## Activity
Repeat the entries without change, omitting the pictures.

## Excerpted data

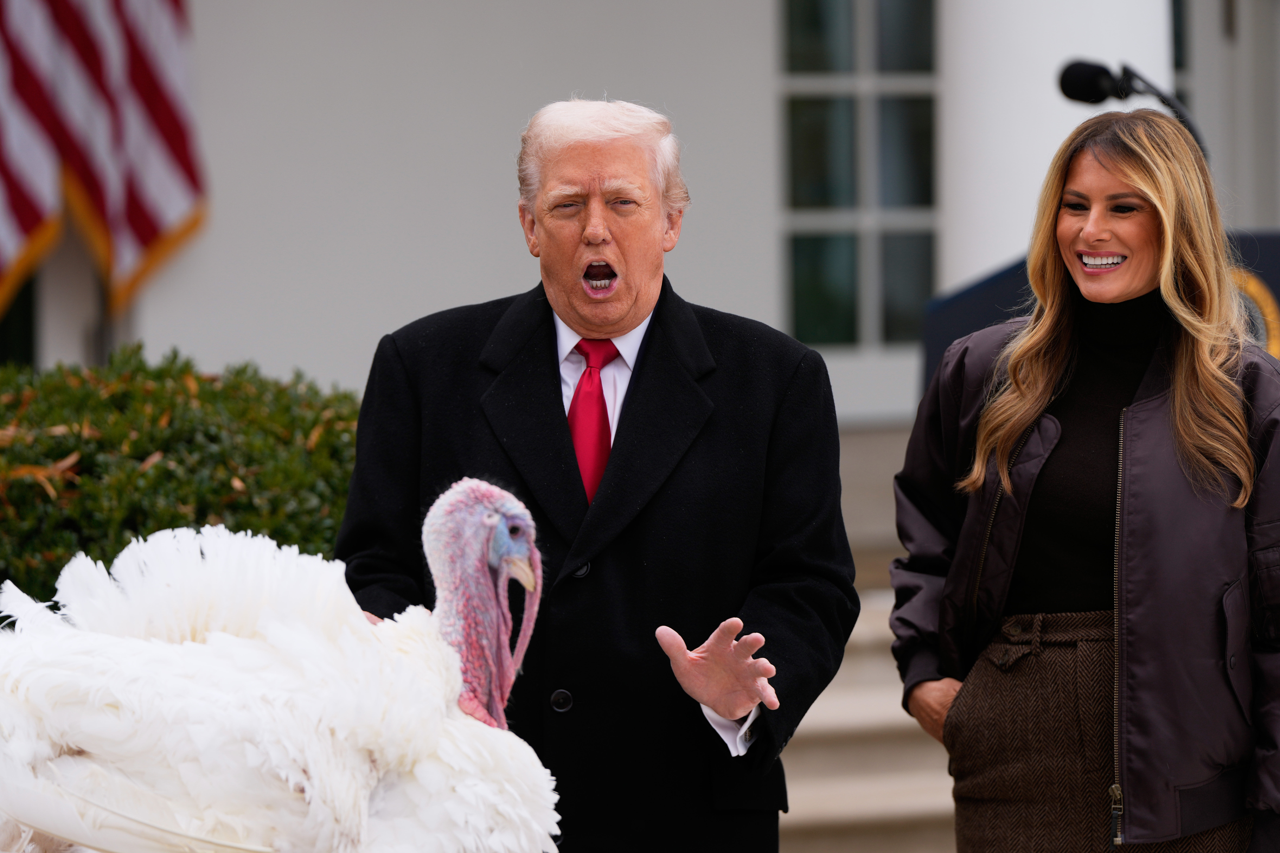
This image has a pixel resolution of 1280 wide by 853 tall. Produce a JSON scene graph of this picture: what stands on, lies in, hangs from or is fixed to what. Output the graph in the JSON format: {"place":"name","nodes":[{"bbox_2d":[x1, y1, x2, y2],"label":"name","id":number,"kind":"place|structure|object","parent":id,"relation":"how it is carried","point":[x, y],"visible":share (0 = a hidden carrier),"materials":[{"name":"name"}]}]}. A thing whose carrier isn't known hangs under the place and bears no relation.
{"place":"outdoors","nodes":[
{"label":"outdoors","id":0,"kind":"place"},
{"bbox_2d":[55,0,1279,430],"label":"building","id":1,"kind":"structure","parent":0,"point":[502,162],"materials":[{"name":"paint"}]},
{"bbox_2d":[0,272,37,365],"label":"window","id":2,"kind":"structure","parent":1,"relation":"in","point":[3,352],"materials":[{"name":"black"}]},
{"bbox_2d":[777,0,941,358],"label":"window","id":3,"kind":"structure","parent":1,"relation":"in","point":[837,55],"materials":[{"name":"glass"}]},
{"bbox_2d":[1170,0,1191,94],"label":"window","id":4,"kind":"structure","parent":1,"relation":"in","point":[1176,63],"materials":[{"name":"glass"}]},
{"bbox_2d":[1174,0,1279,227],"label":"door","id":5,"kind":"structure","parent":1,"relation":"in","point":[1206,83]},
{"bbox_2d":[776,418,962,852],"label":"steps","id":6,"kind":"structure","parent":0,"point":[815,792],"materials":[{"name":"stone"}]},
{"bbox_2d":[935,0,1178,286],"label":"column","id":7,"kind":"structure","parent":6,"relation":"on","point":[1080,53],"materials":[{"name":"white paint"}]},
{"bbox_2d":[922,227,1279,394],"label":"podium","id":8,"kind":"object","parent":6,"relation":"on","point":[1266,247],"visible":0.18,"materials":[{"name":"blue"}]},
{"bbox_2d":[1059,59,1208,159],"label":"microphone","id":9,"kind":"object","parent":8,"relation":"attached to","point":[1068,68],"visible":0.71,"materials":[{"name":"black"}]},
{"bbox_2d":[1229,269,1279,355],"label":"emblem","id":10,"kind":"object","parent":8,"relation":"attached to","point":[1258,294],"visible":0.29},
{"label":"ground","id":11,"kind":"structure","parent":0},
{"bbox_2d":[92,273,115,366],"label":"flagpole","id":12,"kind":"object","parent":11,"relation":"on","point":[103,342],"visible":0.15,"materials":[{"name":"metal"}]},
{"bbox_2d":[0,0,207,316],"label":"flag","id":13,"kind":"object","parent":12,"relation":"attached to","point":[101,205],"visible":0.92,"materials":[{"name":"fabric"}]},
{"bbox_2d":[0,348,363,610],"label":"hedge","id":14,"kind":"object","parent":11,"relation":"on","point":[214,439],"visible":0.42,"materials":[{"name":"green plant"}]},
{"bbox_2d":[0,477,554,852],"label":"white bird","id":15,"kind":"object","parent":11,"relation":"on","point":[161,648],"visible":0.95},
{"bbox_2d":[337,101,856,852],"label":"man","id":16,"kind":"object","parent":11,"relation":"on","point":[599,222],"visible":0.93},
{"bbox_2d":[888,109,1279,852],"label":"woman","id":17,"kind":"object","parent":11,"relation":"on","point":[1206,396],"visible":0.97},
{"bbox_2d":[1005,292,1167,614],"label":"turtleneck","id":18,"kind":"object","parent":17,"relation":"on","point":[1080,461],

## Finished exercise
This image has a pixel resolution of 1280 wide by 853 tall. Produce a JSON scene graph of this picture: what stands on, lies in, hangs from or is fixed to what. Output the graph in the JSON format: {"place":"name","nodes":[{"bbox_2d":[x1, y1, x2, y2],"label":"name","id":number,"kind":"place|structure|object","parent":id,"relation":"how it is carried","point":[x, y],"visible":share (0 = a hidden carrier),"materials":[{"name":"name"}]}]}. A thing whose carrier isn't known hangs under the place and bears no relation.
{"place":"outdoors","nodes":[
{"label":"outdoors","id":0,"kind":"place"},
{"bbox_2d":[55,0,1279,430],"label":"building","id":1,"kind":"structure","parent":0,"point":[502,162],"materials":[{"name":"paint"}]},
{"bbox_2d":[0,272,37,365],"label":"window","id":2,"kind":"structure","parent":1,"relation":"in","point":[3,352],"materials":[{"name":"black"}]},
{"bbox_2d":[777,0,941,358],"label":"window","id":3,"kind":"structure","parent":1,"relation":"in","point":[837,55],"materials":[{"name":"glass"}]},
{"bbox_2d":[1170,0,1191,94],"label":"window","id":4,"kind":"structure","parent":1,"relation":"in","point":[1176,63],"materials":[{"name":"glass"}]},
{"bbox_2d":[1174,0,1279,227],"label":"door","id":5,"kind":"structure","parent":1,"relation":"in","point":[1206,83]},
{"bbox_2d":[776,418,962,852],"label":"steps","id":6,"kind":"structure","parent":0,"point":[815,792],"materials":[{"name":"stone"}]},
{"bbox_2d":[935,0,1178,286],"label":"column","id":7,"kind":"structure","parent":6,"relation":"on","point":[1080,53],"materials":[{"name":"white paint"}]},
{"bbox_2d":[922,227,1279,394],"label":"podium","id":8,"kind":"object","parent":6,"relation":"on","point":[1266,247],"visible":0.18,"materials":[{"name":"blue"}]},
{"bbox_2d":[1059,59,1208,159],"label":"microphone","id":9,"kind":"object","parent":8,"relation":"attached to","point":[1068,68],"visible":0.71,"materials":[{"name":"black"}]},
{"bbox_2d":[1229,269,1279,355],"label":"emblem","id":10,"kind":"object","parent":8,"relation":"attached to","point":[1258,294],"visible":0.29},
{"label":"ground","id":11,"kind":"structure","parent":0},
{"bbox_2d":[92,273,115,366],"label":"flagpole","id":12,"kind":"object","parent":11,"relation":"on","point":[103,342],"visible":0.15,"materials":[{"name":"metal"}]},
{"bbox_2d":[0,0,207,316],"label":"flag","id":13,"kind":"object","parent":12,"relation":"attached to","point":[101,205],"visible":0.92,"materials":[{"name":"fabric"}]},
{"bbox_2d":[0,348,363,610],"label":"hedge","id":14,"kind":"object","parent":11,"relation":"on","point":[214,439],"visible":0.42,"materials":[{"name":"green plant"}]},
{"bbox_2d":[0,477,554,852],"label":"white bird","id":15,"kind":"object","parent":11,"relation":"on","point":[161,648],"visible":0.95},
{"bbox_2d":[337,101,856,852],"label":"man","id":16,"kind":"object","parent":11,"relation":"on","point":[599,222],"visible":0.93},
{"bbox_2d":[888,109,1279,852],"label":"woman","id":17,"kind":"object","parent":11,"relation":"on","point":[1206,396],"visible":0.97},
{"bbox_2d":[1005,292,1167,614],"label":"turtleneck","id":18,"kind":"object","parent":17,"relation":"on","point":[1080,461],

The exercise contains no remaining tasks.